== VORGELEGTER TEXT ==
In den Gegenstücken der Stiftsgalerie von Seitenstetten „Bibliothek“ und „Refektorium eines Kapuzinerklosters“ entwirft der Maler ein erschütterndes Bild vom Leben hinter Klostermauern. Im Speisesaal scheint sich die „Welt“, mit lebhaften Farben geschildert, nur vor den Fenstern abzuspielen: Die unheimliche Masse der Mönche, alle einander selbst physiognomisch ähnlich geworden, sind zu lehmigen Klumpen abgesunken, stumpf in ihre Mahlzeit vergraben. Im Schatten links vorne füttert ein Mönch verstohlen einen Hund – die einzige emotionale Regung im Raum. Das wie zufällig (und eben nur im Schatten) gezeigte Motiv fungiert allerdings im Bildkontext als Chiffre des Hauptproblems – denn das freundschaftliche Einvernehmen zwischen Hund und Mönch findet seine grässliche Paraphrase in der Mitte des Raumes. Hier sind Pönitenten (sind sie schuldig? sind sie unschuldig?) gezwungen, aus dem Hundenapf zu „fressen“ – ohne Anteilnahme, ohne Regung verfolgt der Obere von seinem Tisch aus die Verzweiflung der Gedemütigten. Der stumme Dialog zwischen dem Bestraften mit den ausgebreiteten Armen und dem Gekreuzigten an der Wand macht klar, dass sich hier letztendlich die Bestialität der Leidensgeschichte Jesu wiederholt: Das Kloster ist nicht der Ort, in dem die Seelen zu Frömmigkeit ermuntert werden, es ist der Ort, an dem sich die Leiden Gottes wiederholen und wiederholen.

Noch ein zweites Motiv durchbricht die entsetzliche Monotonie: der blasse Jüngling am Tisch der Oberen, der vielleicht soeben dem Konvent zur Erziehung anvertraut worden ist. Mit ihm findet sich das Himmelsblau der Welt draußen inmitten der lehmigen Töne wieder; und der Betrachter mag nur still hoffen, dass das lockige Knäblein nicht verdammt sein soll, zur Mönchsbestie zu degenerieren.
===
== DATENAUSZUG ==
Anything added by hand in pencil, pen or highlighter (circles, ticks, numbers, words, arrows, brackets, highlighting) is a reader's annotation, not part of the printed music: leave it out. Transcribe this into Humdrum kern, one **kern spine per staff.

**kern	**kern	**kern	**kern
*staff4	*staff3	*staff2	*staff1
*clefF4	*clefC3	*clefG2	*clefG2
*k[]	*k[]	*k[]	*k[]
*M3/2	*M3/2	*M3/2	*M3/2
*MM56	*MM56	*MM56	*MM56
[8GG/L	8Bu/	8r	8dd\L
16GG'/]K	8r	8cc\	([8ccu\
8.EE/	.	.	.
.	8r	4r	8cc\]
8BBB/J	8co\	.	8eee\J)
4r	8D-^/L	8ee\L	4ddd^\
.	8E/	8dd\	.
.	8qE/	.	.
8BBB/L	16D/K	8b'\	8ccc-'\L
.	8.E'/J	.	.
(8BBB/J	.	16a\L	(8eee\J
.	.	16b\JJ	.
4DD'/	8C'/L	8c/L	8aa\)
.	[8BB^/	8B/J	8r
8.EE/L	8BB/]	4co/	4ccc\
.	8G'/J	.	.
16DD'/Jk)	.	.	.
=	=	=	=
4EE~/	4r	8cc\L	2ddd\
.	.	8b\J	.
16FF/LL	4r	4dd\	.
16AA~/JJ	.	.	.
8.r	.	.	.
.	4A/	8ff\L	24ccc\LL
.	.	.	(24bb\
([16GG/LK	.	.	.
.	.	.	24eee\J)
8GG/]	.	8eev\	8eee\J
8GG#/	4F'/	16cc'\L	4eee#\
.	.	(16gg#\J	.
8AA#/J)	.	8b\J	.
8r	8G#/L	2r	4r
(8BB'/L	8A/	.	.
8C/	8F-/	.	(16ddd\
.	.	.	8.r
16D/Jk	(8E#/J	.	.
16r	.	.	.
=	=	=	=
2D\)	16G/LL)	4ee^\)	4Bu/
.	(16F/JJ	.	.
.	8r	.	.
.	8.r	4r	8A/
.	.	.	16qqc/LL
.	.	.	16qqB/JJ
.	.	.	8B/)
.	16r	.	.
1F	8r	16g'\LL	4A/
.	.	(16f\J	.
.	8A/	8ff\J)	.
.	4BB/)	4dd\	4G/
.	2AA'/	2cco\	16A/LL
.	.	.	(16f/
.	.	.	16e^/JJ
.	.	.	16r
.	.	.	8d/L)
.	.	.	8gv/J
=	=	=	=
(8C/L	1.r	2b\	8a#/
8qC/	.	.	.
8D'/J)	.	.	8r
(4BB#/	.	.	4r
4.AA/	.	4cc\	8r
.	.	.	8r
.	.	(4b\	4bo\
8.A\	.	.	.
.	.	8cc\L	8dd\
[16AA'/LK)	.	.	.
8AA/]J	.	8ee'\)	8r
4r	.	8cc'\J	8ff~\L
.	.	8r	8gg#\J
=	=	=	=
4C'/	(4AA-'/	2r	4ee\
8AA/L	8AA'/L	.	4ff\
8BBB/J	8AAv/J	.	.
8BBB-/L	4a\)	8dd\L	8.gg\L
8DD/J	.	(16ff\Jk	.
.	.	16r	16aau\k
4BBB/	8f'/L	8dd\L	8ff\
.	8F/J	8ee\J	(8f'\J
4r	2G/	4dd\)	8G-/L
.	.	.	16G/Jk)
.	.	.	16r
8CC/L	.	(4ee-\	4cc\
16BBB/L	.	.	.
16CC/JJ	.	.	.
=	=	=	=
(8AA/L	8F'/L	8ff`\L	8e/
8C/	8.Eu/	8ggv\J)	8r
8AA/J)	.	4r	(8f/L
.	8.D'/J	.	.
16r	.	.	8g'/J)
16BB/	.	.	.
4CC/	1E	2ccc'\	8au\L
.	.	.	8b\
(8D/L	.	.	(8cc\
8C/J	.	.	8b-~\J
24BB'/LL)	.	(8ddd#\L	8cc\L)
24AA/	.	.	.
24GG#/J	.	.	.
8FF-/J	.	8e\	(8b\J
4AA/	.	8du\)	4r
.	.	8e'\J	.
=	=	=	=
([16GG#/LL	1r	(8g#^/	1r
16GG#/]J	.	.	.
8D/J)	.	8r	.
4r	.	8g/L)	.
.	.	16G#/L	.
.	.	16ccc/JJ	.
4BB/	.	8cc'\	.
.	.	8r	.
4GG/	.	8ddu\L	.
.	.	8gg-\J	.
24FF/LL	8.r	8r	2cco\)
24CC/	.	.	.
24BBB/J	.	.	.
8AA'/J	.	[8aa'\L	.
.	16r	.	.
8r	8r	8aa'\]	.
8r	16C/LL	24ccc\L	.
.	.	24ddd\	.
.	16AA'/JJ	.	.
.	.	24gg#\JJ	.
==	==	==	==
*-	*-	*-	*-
===
— ZU ERLEDIGENDE AUFGABEN —
a - Zitieren Sie aus der Bildbeschreibung den Abschnitt, der mit „Noch ein zweites“ beginnt und bis einschließlich „Mönchsbestie zu degenerieren.“ reicht.
b - Ziehen Sie aus den Einträgen jede Zeile heraus, in der die Zeichenfolge „kern“ vorkommt.

— DIE ERGEBNISSE —
a -
Noch ein zweites Motiv durchbricht die entsetzliche Monotonie: der blasse Jüngling am Tisch der Oberen, der vielleicht soeben dem Konvent zur Erziehung anvertraut worden ist. Mit ihm findet sich das Himmelsblau der Welt draußen inmitten der lehmigen Töne wieder; und der Betrachter mag nur still hoffen, dass das lockige Knäblein nicht verdammt sein soll, zur Mönchsbestie zu degenerieren.

b -
Anything added by hand in pencil, pen or highlighter (circles, ticks, numbers, words, arrows, brackets, highlighting) is a reader's annotation, not part of the printed music: leave it out. Transcribe this into Humdrum kern, one **kern spine per staff.
**kern	**kern	**kern	**kern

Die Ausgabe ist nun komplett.